The matrix ${\mb {S}_{0}}$ is used as the estimate of the innovation covariance matrix, ${\bSigma _{\mb {ee}}}$. The negative of the inverse of the second derivative matrix at the maximum is used as an approximate covariance matrix for the parameter estimates. The standard errors of the parameter estimates printed in the parameter estimates tables are taken from the diagonal of this covariance matrix. The parameter covariance matrix is printed when the COVB option is specified.

If the data are nearly nonstationary, a better estimate of ${\bSigma _{\mb {ee}}}$ and the other parameters can sometimes be obtained by specifying the RESIDEST option. The RESIDEST option estimates the parameters by using conditional least squares instead of maximum likelihood.

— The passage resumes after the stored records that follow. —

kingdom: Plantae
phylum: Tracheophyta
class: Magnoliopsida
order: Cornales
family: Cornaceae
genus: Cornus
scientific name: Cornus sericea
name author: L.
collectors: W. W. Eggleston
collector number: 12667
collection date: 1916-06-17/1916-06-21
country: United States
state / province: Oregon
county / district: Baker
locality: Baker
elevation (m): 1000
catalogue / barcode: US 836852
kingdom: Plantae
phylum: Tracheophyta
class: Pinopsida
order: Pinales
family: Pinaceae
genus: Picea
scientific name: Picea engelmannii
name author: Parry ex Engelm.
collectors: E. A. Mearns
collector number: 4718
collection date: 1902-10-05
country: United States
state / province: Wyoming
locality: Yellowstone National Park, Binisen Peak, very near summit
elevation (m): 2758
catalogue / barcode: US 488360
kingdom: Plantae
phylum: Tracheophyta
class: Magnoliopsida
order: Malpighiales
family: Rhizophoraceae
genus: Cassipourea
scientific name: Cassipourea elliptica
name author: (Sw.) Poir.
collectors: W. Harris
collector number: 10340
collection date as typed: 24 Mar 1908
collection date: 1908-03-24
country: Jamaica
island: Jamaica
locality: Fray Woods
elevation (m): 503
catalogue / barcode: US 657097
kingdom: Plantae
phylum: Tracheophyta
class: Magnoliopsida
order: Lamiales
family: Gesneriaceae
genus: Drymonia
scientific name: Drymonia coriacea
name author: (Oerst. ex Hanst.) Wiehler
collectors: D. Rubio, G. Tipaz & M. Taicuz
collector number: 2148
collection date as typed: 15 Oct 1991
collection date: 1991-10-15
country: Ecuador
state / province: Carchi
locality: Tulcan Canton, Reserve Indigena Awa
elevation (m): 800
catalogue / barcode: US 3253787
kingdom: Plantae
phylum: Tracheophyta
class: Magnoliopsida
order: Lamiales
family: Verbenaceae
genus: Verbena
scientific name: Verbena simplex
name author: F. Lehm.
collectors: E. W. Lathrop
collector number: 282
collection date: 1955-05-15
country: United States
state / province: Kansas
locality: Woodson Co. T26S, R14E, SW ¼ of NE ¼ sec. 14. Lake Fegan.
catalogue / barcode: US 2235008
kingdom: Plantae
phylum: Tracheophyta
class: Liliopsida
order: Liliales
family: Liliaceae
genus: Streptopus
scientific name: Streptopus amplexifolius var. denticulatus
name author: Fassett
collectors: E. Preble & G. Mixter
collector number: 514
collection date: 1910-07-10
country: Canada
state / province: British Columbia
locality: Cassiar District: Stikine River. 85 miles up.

The residuals are computed using the state space equation and the sample mean values of the variables in the model as start-up values. The estimate of ${\mb {S}_{0}}$ is then computed using the residuals from the ith observation on, where i is the maximum number of times any variable occurs in the state vector. A multivariate Gauss-Marquardt algorithm is used to minimize ${{|\mb {S}_{0}|}}$. See Harvey (1981a) for a further description of this method.